**Work order:** In the data below, how many lines contain the string "wrist"? Give only the figure.
[Opening Provided data section]
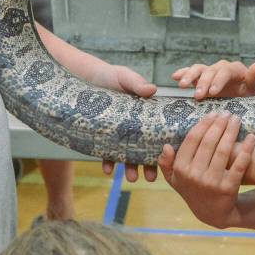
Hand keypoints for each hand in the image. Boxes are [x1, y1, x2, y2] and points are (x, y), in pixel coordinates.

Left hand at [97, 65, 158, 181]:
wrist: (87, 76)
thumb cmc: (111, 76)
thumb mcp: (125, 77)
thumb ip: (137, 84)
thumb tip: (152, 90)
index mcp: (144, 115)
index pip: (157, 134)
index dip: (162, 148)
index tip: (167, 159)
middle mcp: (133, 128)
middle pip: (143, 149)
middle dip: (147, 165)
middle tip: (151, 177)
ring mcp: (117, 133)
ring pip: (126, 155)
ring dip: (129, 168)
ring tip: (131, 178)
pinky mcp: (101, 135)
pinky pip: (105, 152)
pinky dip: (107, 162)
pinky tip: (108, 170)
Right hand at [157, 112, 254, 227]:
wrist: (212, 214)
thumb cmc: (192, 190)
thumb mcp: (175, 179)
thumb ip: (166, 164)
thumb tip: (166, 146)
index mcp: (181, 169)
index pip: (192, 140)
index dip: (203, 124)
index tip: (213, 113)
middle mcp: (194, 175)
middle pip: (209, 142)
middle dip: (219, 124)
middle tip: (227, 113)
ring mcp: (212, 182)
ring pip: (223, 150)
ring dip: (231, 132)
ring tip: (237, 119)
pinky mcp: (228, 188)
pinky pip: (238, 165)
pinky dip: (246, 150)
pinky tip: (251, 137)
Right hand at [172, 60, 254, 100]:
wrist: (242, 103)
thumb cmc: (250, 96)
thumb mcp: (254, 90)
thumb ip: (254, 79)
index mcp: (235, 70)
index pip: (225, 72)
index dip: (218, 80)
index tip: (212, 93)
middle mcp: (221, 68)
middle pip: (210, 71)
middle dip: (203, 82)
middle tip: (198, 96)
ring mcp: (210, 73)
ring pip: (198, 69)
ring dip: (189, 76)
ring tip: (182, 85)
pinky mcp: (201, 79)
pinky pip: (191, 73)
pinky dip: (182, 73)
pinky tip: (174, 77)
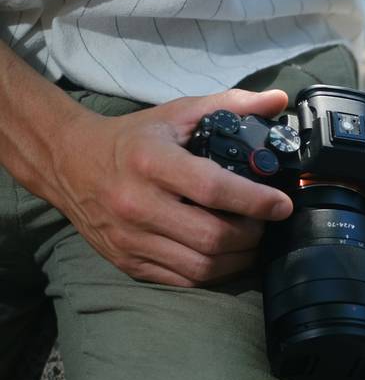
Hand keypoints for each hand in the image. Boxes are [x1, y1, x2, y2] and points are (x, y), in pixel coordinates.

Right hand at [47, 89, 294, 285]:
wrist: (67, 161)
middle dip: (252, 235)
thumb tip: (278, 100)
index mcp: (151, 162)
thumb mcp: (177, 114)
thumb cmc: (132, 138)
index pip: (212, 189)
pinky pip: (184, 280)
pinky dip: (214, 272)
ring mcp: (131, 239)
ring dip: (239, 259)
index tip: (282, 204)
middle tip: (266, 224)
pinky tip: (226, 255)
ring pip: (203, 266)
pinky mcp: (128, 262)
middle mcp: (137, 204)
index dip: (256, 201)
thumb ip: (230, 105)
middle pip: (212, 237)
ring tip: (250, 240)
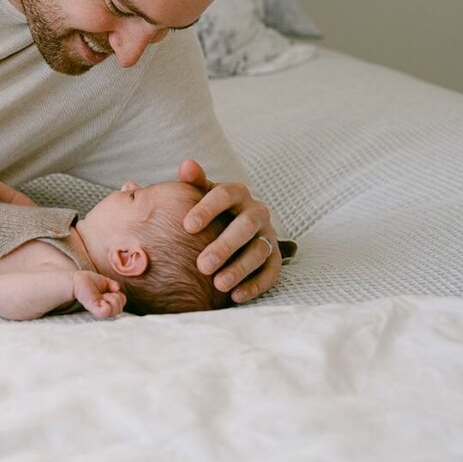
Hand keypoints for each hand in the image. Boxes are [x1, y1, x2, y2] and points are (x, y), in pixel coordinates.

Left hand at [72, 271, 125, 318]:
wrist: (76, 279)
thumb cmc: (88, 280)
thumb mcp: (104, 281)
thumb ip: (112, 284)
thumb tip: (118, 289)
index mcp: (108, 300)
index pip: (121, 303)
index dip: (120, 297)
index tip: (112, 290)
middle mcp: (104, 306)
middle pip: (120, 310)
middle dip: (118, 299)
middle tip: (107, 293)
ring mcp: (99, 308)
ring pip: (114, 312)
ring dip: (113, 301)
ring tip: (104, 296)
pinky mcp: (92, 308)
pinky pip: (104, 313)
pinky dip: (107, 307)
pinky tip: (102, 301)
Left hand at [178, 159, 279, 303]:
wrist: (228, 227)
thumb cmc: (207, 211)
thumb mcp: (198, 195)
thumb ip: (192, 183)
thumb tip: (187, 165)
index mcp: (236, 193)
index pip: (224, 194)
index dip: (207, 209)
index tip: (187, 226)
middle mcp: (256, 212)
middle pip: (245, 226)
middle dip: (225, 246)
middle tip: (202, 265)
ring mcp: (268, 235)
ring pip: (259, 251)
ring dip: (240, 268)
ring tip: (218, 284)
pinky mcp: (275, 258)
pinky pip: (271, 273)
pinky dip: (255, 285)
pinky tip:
[Closing Provided data section]
**Finished task:** 6